Noob Questions - What should I do if my DCF valuation if far lower than my multiples?
I value an established consumer company selling CPG (mostly Instant noodles). The company is notorious for having a cheap valuation despite being the market leader (~70%) of the instant noodle market in the region. We're talking about PBV <1, and PE TTM 9x. Other company comparables are trading at far higher multiples.
What should I do if my DCF valuation is far lower than all multiples that I have used (EV/Revenue, EV/EBITDA, EV/EBIT)?
I've tried making a football field chart, but it does not make sense since no valuation ranges intersect with each other. Moreover, the multiples show ~350% potential upside, which does not make sense, as the stock never come near that value in its history.
Should I ditch the multiples in this case?
350% upside based on multiples means you're doing it wrong.
1. Yes, very closely related
2. Same geography, and the peers are in the same range of market cap
3. The company is a market leader which still have growth.
Another detail that I forget to mention is that this company generated ~80% of its revenue from a subsidiary selling instant noodle. And the rest, are mostly related sales to the instant noodle subsidiary. The subsidiary is publicly traded at a bigger market size (almost 2.5x bigger)

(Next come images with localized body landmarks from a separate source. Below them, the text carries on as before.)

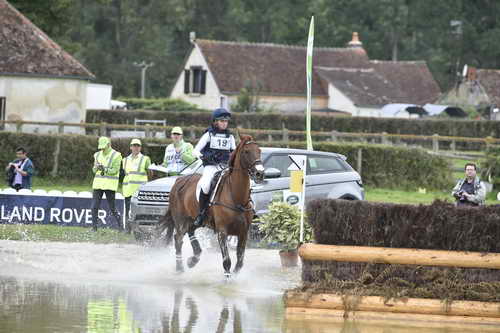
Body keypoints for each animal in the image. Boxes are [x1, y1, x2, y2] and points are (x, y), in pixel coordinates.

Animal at [159, 134, 266, 276]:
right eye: (246, 152)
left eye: (259, 151)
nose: (260, 173)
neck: (236, 197)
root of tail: (179, 180)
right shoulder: (222, 232)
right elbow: (227, 261)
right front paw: (227, 278)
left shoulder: (244, 233)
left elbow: (240, 261)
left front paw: (235, 276)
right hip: (181, 220)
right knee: (178, 239)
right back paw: (180, 268)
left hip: (195, 220)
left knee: (190, 231)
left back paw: (193, 259)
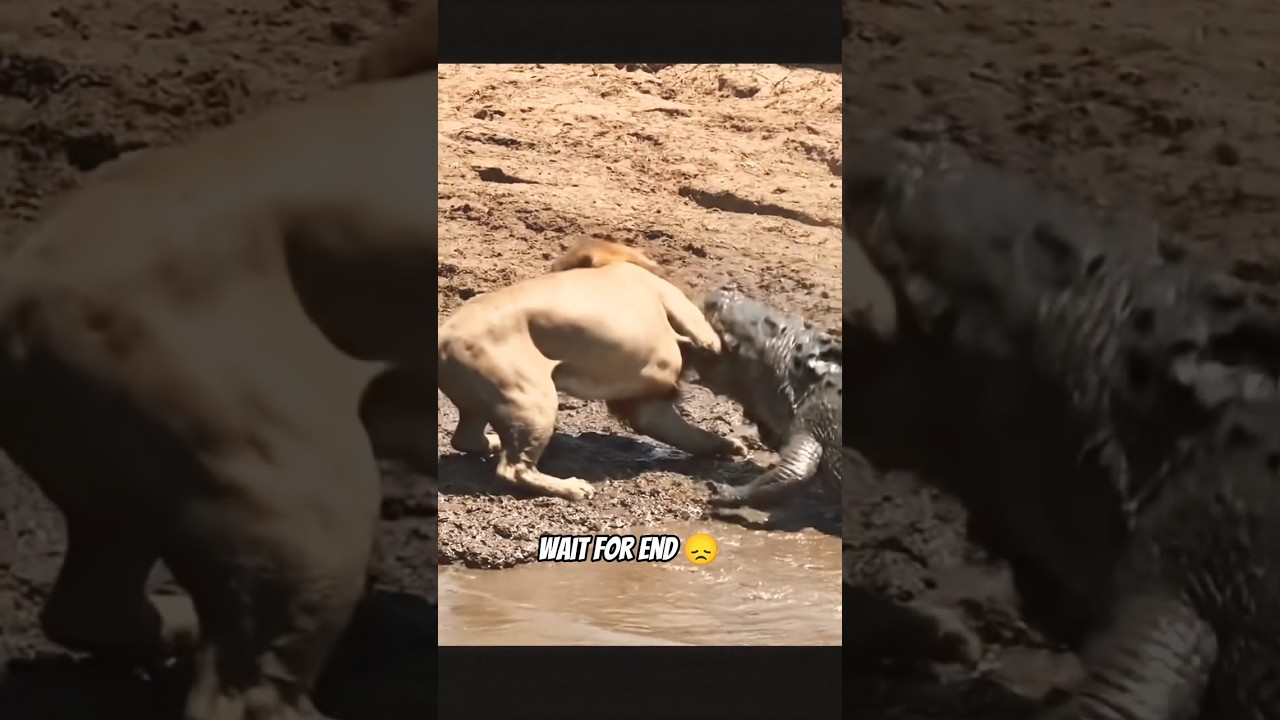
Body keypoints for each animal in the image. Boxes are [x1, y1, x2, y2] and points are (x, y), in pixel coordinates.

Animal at [0, 10, 438, 720]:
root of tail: (19, 289)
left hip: (124, 500)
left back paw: (172, 627)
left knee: (87, 608)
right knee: (238, 691)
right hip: (300, 500)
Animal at [437, 237, 748, 501]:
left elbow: (689, 434)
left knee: (465, 439)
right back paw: (573, 487)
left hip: (484, 404)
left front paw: (727, 447)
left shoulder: (647, 405)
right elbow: (710, 339)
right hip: (532, 400)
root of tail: (443, 337)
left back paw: (492, 443)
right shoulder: (678, 306)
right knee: (513, 469)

Can I ask how you have a company with c. 70% local market share in their respective product and were still able to find a representative sample of 1) very close peers, 2) same geography and 3) with a similar market cap?
It seems to me like the peers must be in adjacent products (and perhaps they are more diversified product-wise), otherwise it seems very hard for all those conditions to be met.
I can imagine that a near single-product business would be trading at a discount to companies that offer a wide range of consumer goods, but I have no expertise in this sector.
High probability of having to do with non-controlling interest. How much of the subsidiary do they own? There must be a deduction somewhere either in the IS or in the EV calculation.
They still own majority (80.5%) of the subsidiary. Any idea why this might happen?